* REQUIREMENT
Count the lines below containing "distance"; state the number only.

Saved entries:

>>>

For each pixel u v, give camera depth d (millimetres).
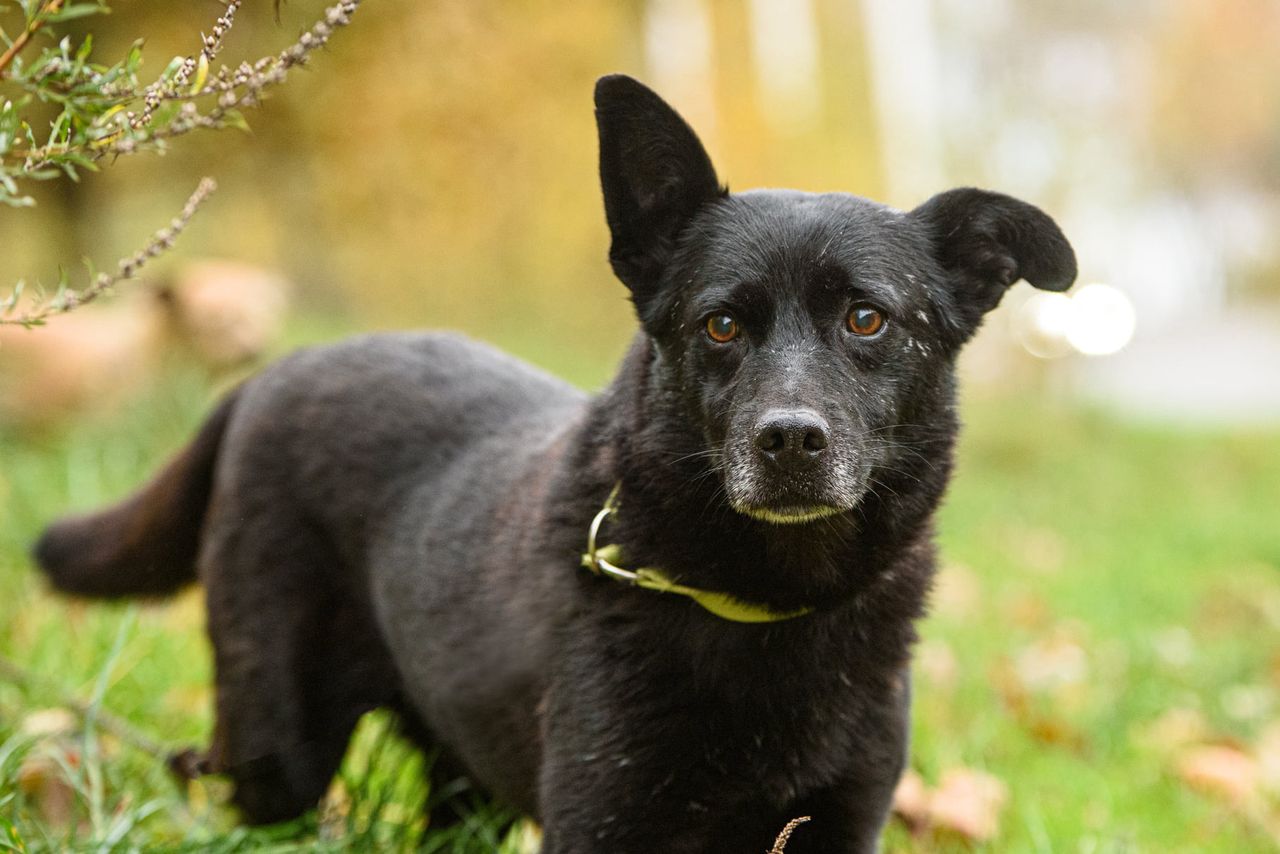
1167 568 11234
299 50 2938
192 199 3186
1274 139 43781
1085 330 22078
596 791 3727
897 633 3953
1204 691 7547
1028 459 16281
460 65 13289
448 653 4262
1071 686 7191
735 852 3938
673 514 3816
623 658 3758
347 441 4723
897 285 3920
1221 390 30312
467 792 4848
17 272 14344
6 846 3764
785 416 3584
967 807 5094
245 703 4715
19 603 6234
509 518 4223
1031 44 27234
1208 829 5656
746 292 3826
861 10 24250
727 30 22672
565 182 15664
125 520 5289
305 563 4754
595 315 17750
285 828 4477
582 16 14766
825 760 3826
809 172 22562
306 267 17859
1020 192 25844
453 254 16859
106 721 5020
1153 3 42000
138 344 9320
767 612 3777
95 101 2805
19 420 8773
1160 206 45781
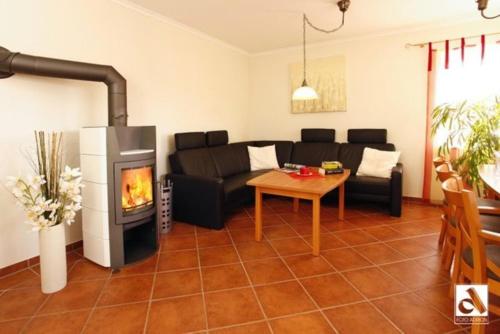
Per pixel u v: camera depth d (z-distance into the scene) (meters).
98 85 2.94
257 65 5.50
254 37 4.50
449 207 2.15
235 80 5.20
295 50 5.09
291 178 3.15
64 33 2.62
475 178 3.31
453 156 3.52
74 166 2.75
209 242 2.97
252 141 5.38
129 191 2.50
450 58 3.97
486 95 3.76
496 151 3.28
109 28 3.02
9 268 2.36
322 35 4.44
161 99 3.71
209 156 4.13
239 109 5.36
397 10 3.50
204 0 3.14
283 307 1.92
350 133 4.58
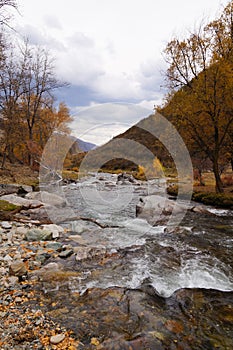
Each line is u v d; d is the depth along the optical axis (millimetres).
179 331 2703
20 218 7430
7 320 2703
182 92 12984
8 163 20812
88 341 2455
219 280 4098
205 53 12930
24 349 2273
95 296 3357
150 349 2385
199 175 17578
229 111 12023
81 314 2916
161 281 4004
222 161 17094
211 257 5156
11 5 7051
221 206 11141
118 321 2811
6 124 18844
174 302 3330
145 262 4789
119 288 3600
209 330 2752
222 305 3289
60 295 3361
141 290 3576
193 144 14211
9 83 19516
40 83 22656
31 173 18828
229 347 2492
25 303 3107
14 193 11922
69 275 4016
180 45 13562
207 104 11930
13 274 3801
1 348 2258
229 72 11180
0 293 3277
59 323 2723
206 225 7922
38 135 24078
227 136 13750
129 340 2488
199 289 3723
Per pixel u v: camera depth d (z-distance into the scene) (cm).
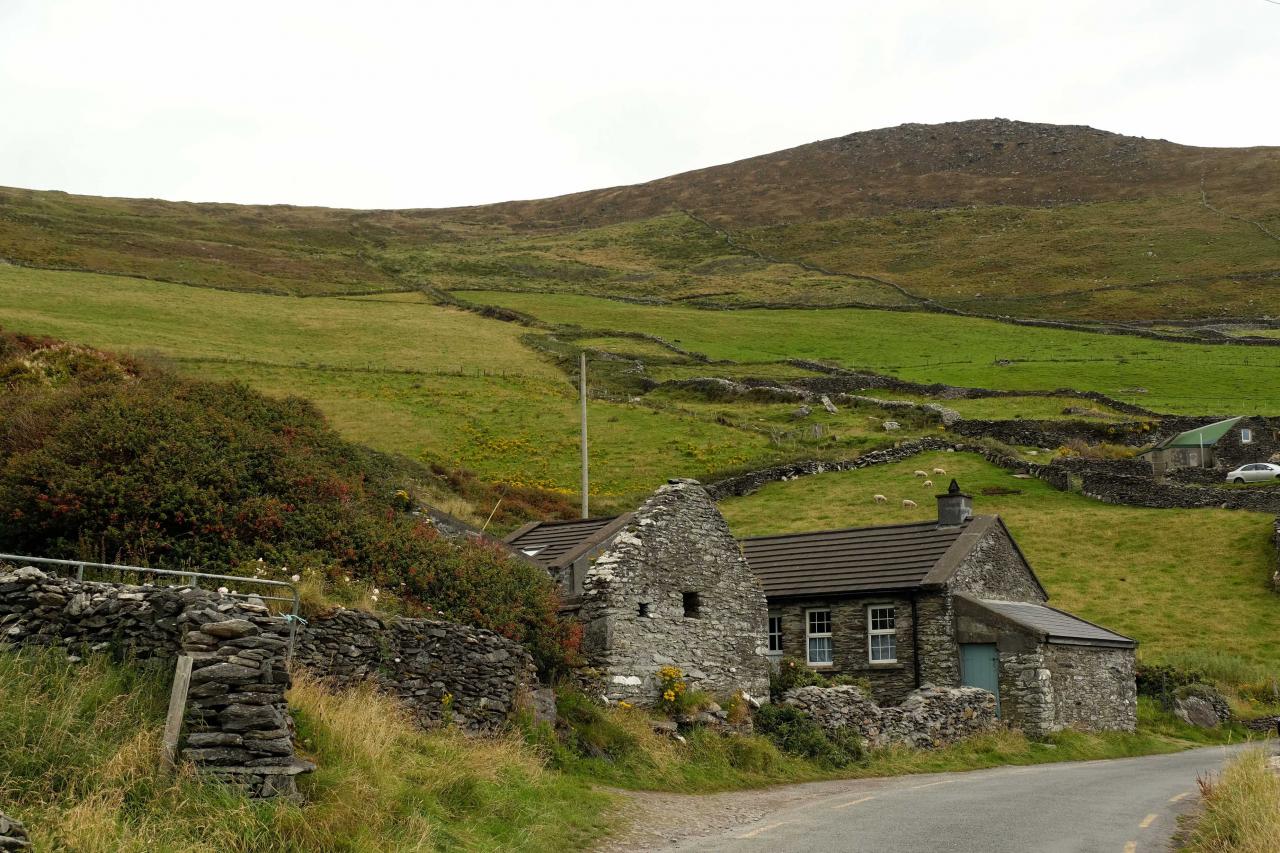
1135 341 12688
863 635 3309
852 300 16338
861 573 3403
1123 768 2597
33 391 2706
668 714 2364
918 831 1597
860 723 2619
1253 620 4838
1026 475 6994
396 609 1989
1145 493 6366
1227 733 3600
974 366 10938
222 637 1299
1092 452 7525
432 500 4750
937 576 3219
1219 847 1445
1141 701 3881
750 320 14000
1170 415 8594
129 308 10438
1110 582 5338
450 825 1383
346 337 10544
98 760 1185
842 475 6994
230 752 1231
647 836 1552
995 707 3041
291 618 1628
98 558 1944
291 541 2138
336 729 1434
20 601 1430
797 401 8950
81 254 14375
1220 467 7444
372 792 1325
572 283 17862
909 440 7556
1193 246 19712
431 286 15662
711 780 2106
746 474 6756
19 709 1220
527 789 1625
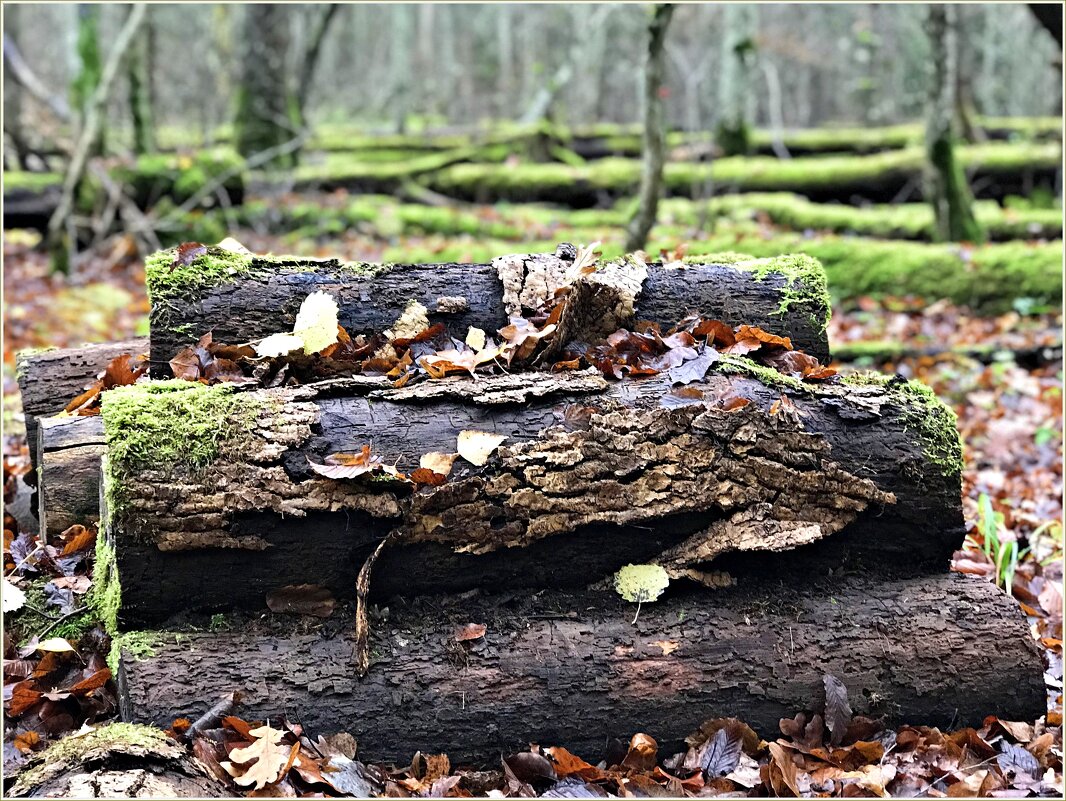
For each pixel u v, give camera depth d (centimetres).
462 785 232
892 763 241
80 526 305
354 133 1848
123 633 250
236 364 285
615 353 296
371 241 1082
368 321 300
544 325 298
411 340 298
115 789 196
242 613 251
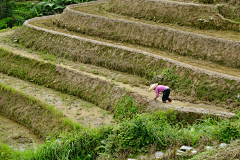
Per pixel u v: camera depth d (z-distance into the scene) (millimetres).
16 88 16438
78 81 15938
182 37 17969
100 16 21703
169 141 8961
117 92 14203
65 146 9383
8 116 14422
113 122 12789
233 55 15914
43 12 32969
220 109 12656
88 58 18531
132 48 18047
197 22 19578
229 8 19641
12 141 12102
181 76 15000
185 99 13594
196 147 8477
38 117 13281
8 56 19422
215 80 13969
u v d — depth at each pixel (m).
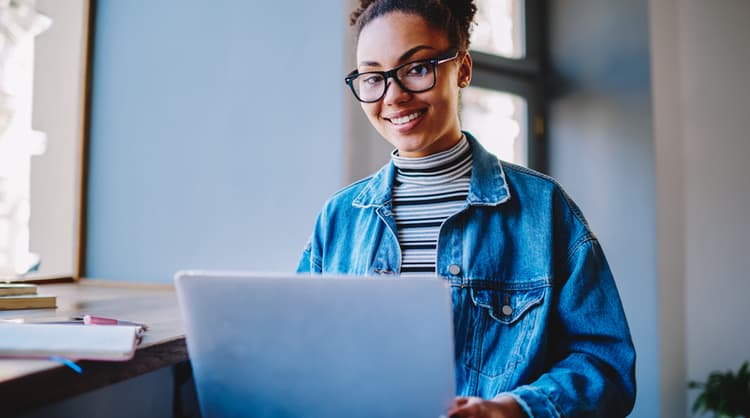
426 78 0.79
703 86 2.48
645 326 2.27
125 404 0.72
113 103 1.81
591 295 0.78
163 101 1.74
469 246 0.83
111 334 0.60
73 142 1.81
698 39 2.48
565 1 2.57
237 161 1.63
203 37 1.69
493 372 0.79
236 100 1.64
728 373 2.28
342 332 0.53
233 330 0.56
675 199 2.33
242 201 1.62
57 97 1.74
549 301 0.79
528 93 2.57
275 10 1.60
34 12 1.66
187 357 0.71
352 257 0.93
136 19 1.79
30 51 1.65
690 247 2.40
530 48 2.59
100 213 1.81
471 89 2.39
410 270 0.85
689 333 2.36
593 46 2.47
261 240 1.58
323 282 0.52
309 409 0.56
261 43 1.61
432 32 0.79
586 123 2.48
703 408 2.23
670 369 2.26
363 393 0.54
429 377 0.53
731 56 2.53
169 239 1.71
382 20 0.80
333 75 1.52
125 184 1.78
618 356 0.76
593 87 2.46
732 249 2.47
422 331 0.52
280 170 1.57
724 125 2.50
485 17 2.43
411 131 0.81
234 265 1.62
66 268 1.79
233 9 1.66
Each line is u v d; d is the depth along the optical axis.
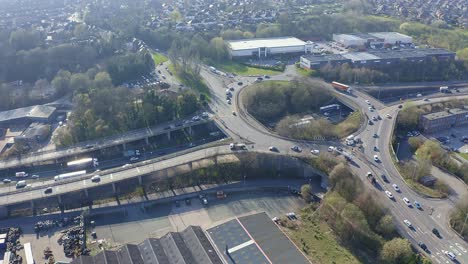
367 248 196.75
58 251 199.25
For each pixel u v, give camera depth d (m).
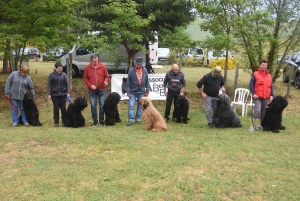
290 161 5.96
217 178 5.11
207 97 8.46
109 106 8.59
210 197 4.50
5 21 11.70
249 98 12.55
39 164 5.64
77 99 8.33
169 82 9.15
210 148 6.64
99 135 7.48
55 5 11.52
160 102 11.98
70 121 8.48
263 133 8.02
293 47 13.29
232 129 8.35
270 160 6.00
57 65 8.26
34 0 11.74
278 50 13.36
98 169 5.40
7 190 4.64
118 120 9.09
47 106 11.17
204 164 5.70
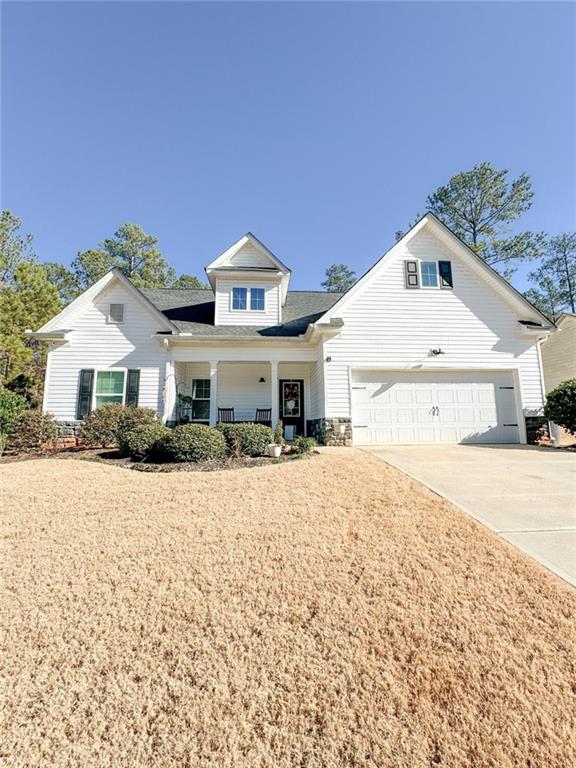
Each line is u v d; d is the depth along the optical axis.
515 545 4.12
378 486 6.12
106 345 12.98
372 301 12.60
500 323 12.90
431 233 13.20
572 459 8.89
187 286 40.59
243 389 15.42
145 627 2.89
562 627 2.83
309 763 1.91
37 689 2.35
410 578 3.48
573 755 1.93
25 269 19.06
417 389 12.48
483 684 2.34
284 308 16.23
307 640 2.73
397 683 2.36
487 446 11.45
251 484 6.27
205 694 2.30
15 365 17.73
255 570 3.65
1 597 3.29
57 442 11.73
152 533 4.49
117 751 1.97
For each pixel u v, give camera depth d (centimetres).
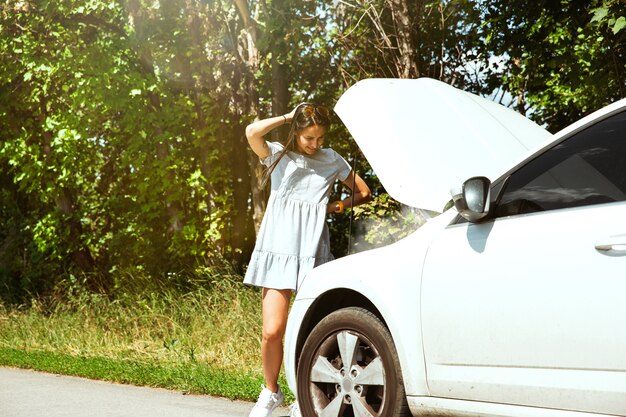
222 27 1479
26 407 705
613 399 334
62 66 1430
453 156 515
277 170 550
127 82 1408
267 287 541
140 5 1435
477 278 389
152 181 1482
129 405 711
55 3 1420
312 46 1388
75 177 1655
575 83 1085
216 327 1143
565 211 367
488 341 382
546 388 358
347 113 539
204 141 1464
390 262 443
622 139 357
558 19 1065
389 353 433
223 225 1453
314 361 481
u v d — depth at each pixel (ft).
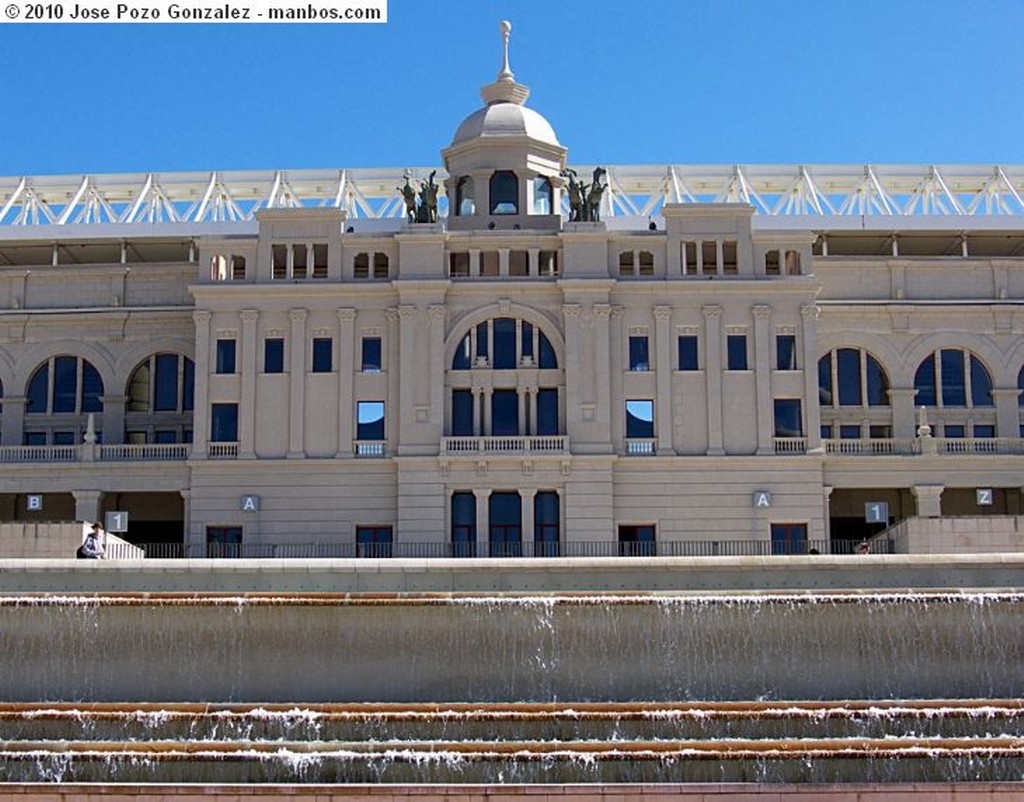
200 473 334.85
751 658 209.05
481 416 336.08
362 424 336.08
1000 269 366.63
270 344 340.18
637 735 193.06
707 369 336.49
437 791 178.91
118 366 362.74
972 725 194.49
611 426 333.42
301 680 207.92
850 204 428.15
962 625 209.56
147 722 194.29
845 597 209.87
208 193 424.05
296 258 345.92
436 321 337.11
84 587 219.82
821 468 334.65
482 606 209.67
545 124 368.27
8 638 209.05
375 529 331.98
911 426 357.82
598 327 336.70
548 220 354.13
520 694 207.72
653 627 209.46
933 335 362.33
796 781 184.14
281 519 332.39
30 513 349.82
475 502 330.34
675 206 343.87
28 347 364.17
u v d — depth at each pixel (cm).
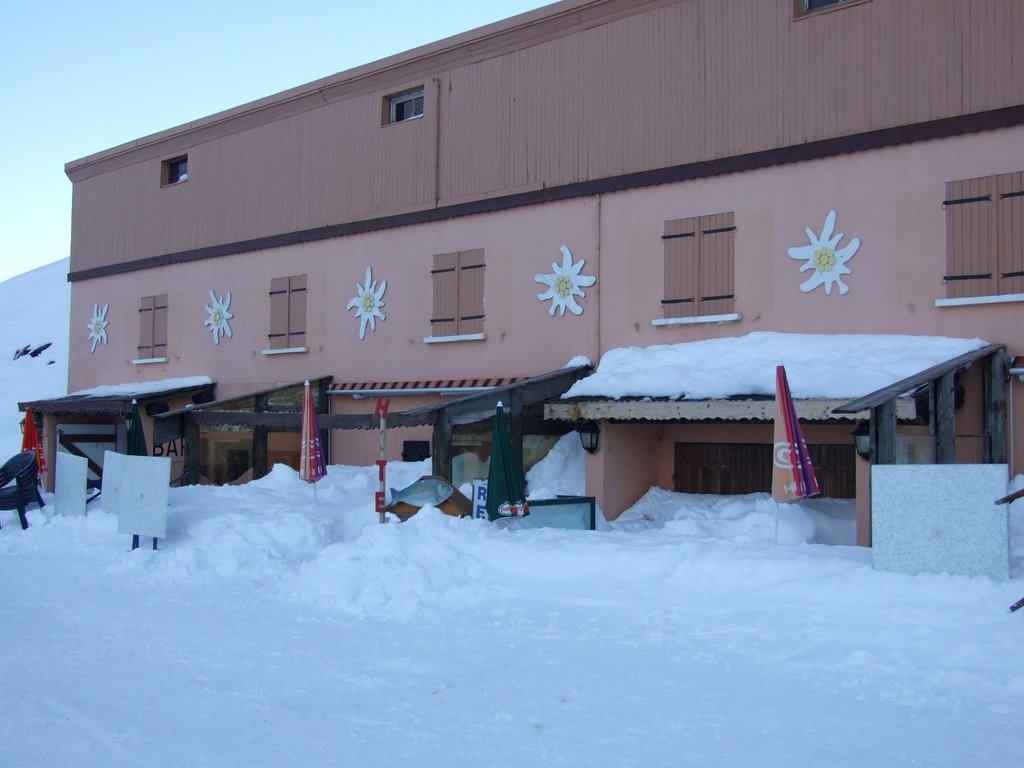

<<<

* ANSWER AREA
3